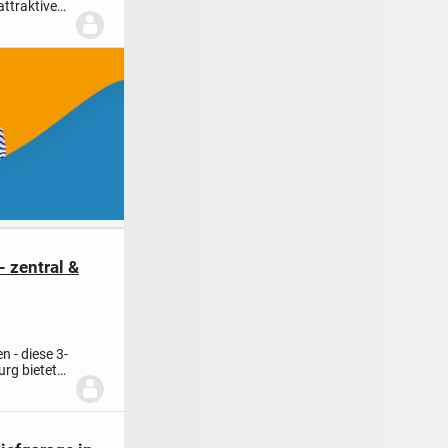
attraktive
 zentral &
 - diese 3-
rg bietet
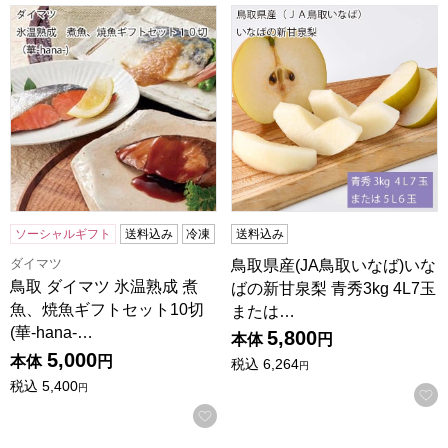
鳥取 ダイマツ 氷温熟成 煮魚、焼魚ギフトセット10切(華-hana
鳥取県産(JA鳥取いなば)いなば
ソーシャルギフト
送料込み
冷凍
送料込み
ダイマツ
鳥取県産(JA鳥取いなば)いな
鳥取 ダイマツ 氷温熟成 煮
ばの新甘泉梨 青秀3kg 4L7玉
魚、焼魚ギフトセット10切
または…
(華-hana-…
5,800
本体
円
5,000
本体
円
税込
6,264
円
税込
5,400
円
お気に入りに登録する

**Exercise goal:**
Everything in the records above must be repeated exactly, except the pictures.

**Expected output:**
attraktive
 zentral &
 - diese 3-
rg bietet
鳥取 ダイマツ 氷温熟成 煮魚、焼魚ギフトセット10切(華-hana
鳥取県産(JA鳥取いなば)いなば
ソーシャルギフト
送料込み
冷凍
送料込み
ダイマツ
鳥取県産(JA鳥取いなば)いな
鳥取 ダイマツ 氷温熟成 煮
ばの新甘泉梨 青秀3kg 4L7玉
魚、焼魚ギフトセット10切
または…
(華-hana-…
5,800
本体
円
5,000
本体
円
税込
6,264
円
税込
5,400
円
お気に入りに登録する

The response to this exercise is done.